Pero en sus años de estudiante, Hitchcock descubrió también su pasión por el mundo de lo criminal, aprovechando los domingos para visitar la Torre de Londres y el Museo de Scotland Yard. Allí se interesó por los crímenes de Jack el Destripador y esa afición por las figuras homicidas le empujó también a leer a los maestros del horror, como Edgar Allan Poe.
Acomplejado por la obesidad
A los catorce años, debido a la prematura muerte de su padre, Hitchcock abandonó sus estudios y se puso a trabajar. Desempeñó diversos empleos, hasta que en 1920 empezó a trabajar como decorador en una productora cinematográfica. Allí conoció a la que se convertiría en su esposa, Alma Reville. Era una mujer muy inteligente, aunque físicamente no muy atractiva, que le atrajo desde el primer momento. Aunque, debido al miedo irracional que le provocaban las personas con poder o con un estatus superior al suyo, dado que ella (guionista) tenía un empleo de mayor categoría, Alfred tardó mucho tiempo en atreverse a dirigirle la palabra.

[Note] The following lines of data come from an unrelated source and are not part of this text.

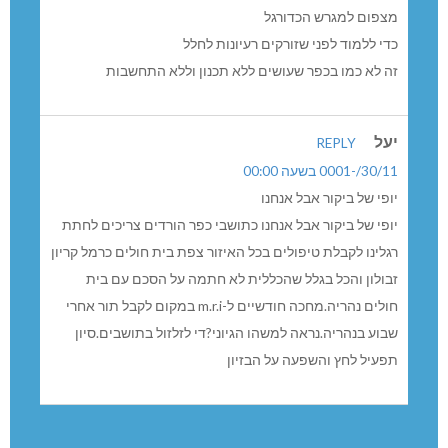
מצפום למגרש הכדורגל
כדי ללמוד לפני שזורקים רעיונות לחלל
זה לא כמו בכפר שעושים ללא תכנון וללא התחשבות
יעל
REPLY
30/11/-0001 בשעה 00:00
יופי של ביקור אבל אנחנו
יופי של ביקור אבל אנחנו כתושבי כפר הורדים צריכים לחתת
רגלינו לקבלת טיפולים בכל האיזור צפת בית חולים כרמל קריון
זבולון והכל בגלל שהכללית לא חתמה על הסכם עם בית
חולים נהריה.מחכה חודשיים ל-m.r.i במקום לקבל תור אחרי
שבוע בנהריה.נראה למשהו הגיוני?די לזלזול בתושבים.סיון
תפעיל לחץ והשפעה על הבזיון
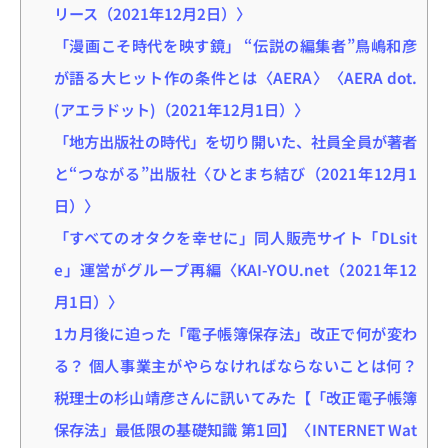
リース（2021年12月2日）〉
「漫画こそ時代を映す鏡」 “伝説の編集者”鳥嶋和彦
が語る大ヒット作の条件とは〈AERA〉〈AERA dot.
(アエラドット)（2021年12月1日）〉
「地方出版社の時代」を切り開いた、社員全員が著者
と“つながる”出版社〈ひとまち結び（2021年12月1
日）〉
「すべてのオタクを幸せに」同人販売サイト「DLsit
e」運営がグループ再編〈KAI-YOU.net（2021年12
月1日）〉
1カ月後に迫った「電子帳簿保存法」改正で何が変わ
る？ 個人事業主がやらなければならないことは何？
税理士の杉山靖彦さんに訊いてみた【「改正電子帳簿
保存法」最低限の基礎知識 第1回】〈INTERNET Wat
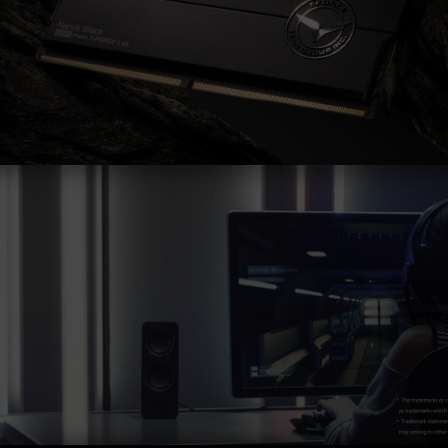
오버클럭(XMP 3.0 / EXPO 설정 활성화 등)은
JEDEC 표준을 초과해, 시스템 안정성에 영향을
미칠 수 있습니다. 오버클럭으로 인한 시스템 불
안정이 생길 경우 BIOS 기본값으로 복원하시길
바랍니다.
메모리 모듈에 기재된 주파수는 달성 가능한 최대
주파수이며, 모든 시스템에서 도달하지 못할 수
있습니다.
메인보드 및 프로세서가 해당 오버클럭 기술
(XMP 3.0 / EXPO)을 지원하는지 반드시 확인하
십시오. 지원되지 않을 경우, 메모리가 표기된 오
버클럭 주파수에 도달하지 못할 수 있습니다.
TEAMGROUP의 모든 메모리 모듈은 표준 전압
범위 내에서 테스트됩니다. 프로세서나 메인보드
의 문제로 인한 고장은 해당 제조사에 문의하여
A/S를 받으시길 바랍니다.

También influyó el hecho de que Hitchcock se sentía acomplejado por su aspecto físico, ya que estaba avergonzado de su gordura. De hecho, revisando sus filmes es fácil entender que su prototipo habitual de galán (encarnado por actores como Cary Grant, James Stewart y Sean Connery) representaba el estilo de hombre que le hubiera gustado ser: alto, esbelto y elegante.
Fue en 1922 cuando, convertido ya en director, Alfred se atrevió por fin a cortejar a Alma. Un cortejo al que ella fue receptiva desde el primer instante. En 1926, durante un viaje en barco por motivos profesionales, Hitchcock le pidió matrimonio. Según relató en su biografía, ella estaba en su camarote, víctima del mareo, cuando el director entró y le pidió que se casara con él. “No dijo ni sí ni no. Solo soltó un eructo”, relató el cineasta, “algo que yo interpreté como una respuesta positiva. Como diálogo no fue muy brillante, pero pese a todo, fue una de mis mejores escenas”.